1) (15pts) Open the data2.dta file, after changing to the right directory (use the
command “cd”), and describe the variables included by using the commands:
a. Describe
b. Codebook
2) (15pts) Choose two variables which attracted your attention and which can be
related one to each other (in other words with a meaningful economic
relationship) and motivate your choice. One of this two variables MUST be
categorical (e.g. male and female; marital status; east or west location; etc.) and
one MUST be continuous (e.g. income, earnings). Summarize these two
variables using the appropriate command(s). Please use a combination of two
variables which has not been analysed during the tutorials, in other words a
replication of any exercise performed during the tutorials will not be
3) (40pts) For the continuous variable:
a. Show the histogram and show the kernel density
b. Perform the normality test on the variable as well as on the Logarithm of
the variable. Are they normally distributed? Both? If not, are they left or
right skewed?
c. Transform the continuous variable into a categorical variable with a
maximum of 10 categories (you can choose also less than 10). Show the
histogram and the table of the new categorical variable (in each row you
will have the mean of each category). For example if your continuous
variable is Wage you could call the new categorical one “Wage_Cat”
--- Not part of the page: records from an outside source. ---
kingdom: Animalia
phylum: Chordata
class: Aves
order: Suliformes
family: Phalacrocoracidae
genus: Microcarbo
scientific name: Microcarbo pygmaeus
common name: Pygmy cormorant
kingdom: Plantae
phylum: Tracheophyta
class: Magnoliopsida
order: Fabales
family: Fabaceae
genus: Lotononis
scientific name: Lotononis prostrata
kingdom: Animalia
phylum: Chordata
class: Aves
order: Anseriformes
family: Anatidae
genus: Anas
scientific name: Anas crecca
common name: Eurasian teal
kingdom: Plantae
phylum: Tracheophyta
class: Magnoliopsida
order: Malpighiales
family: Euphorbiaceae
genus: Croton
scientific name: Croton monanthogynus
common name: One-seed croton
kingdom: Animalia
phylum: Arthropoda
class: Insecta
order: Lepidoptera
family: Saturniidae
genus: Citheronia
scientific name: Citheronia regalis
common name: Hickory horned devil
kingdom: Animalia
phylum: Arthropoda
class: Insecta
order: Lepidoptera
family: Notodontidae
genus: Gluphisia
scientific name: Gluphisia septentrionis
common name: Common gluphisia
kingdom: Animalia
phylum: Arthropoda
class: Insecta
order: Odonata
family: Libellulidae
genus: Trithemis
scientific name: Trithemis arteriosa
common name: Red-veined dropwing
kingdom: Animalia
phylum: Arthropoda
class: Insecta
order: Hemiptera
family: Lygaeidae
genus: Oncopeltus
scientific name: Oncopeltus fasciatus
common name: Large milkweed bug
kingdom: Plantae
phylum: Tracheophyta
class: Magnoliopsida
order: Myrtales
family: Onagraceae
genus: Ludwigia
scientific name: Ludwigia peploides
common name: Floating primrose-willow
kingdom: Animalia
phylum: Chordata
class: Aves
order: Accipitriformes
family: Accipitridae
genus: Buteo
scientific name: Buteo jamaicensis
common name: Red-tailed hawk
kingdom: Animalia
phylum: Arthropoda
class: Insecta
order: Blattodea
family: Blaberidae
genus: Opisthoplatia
4) (4pts) Cross tab the frequencies (with row, column and cell %) of the categorical
variable you have just created (e.g. Wage_Cat) vis-a-vis the initial categorical
variable you have selected at the beginning.
5) (4pts) Cross tab the mean value of each category of the variable you have just
created (e.g. Wage_Cat) vis-a-vis the initial categorical variable you have
selected at the beginning.
6) (12pts) How would you find the conditional probabilities and marginal
probabilities of the two categorical variables by looking at your results in point
(4)? Explain in details by referring to the concepts of joint probability and
conditional probabilities with numerical examples from the table.
7) (10pts) Now take two new continuous variables from the database and compute
their covariance and their correlation. Show their scatter plot: is the correlation
positive, null or negative? Is it high or low? Why?